*TRY IT:*
The required answer is every line of the data containing the word "Blender".

*TASK INPUTS:*
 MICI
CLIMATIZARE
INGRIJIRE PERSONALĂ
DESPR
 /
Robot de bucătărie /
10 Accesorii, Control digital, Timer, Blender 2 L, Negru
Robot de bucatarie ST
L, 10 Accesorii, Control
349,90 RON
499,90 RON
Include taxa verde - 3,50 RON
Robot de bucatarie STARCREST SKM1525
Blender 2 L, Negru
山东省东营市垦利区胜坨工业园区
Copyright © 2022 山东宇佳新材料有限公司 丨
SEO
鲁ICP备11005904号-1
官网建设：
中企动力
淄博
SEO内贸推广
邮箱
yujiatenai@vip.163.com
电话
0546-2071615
---
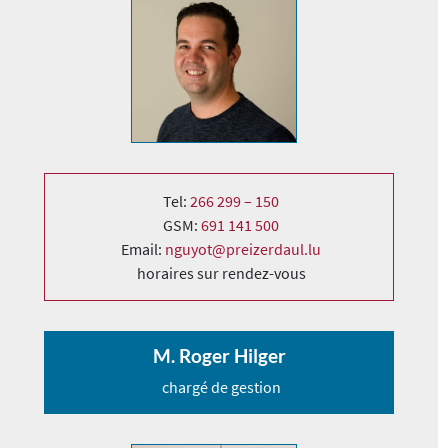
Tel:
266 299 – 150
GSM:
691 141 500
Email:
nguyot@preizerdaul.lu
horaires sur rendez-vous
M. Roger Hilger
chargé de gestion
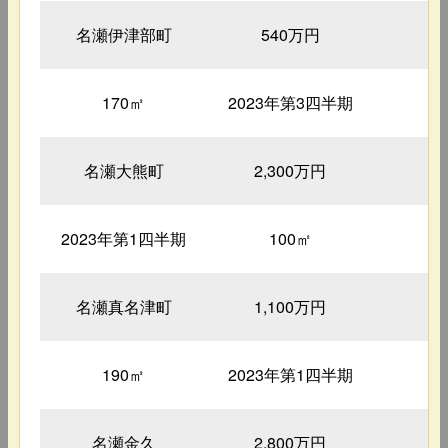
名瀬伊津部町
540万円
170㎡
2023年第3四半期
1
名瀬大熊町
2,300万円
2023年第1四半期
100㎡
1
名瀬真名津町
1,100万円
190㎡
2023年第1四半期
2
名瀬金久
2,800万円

*SOLUTION FOR THIS TASK:*
10 Accesorii, Control digital, Timer, Blender 2 L, Negru
Blender 2 L, Negru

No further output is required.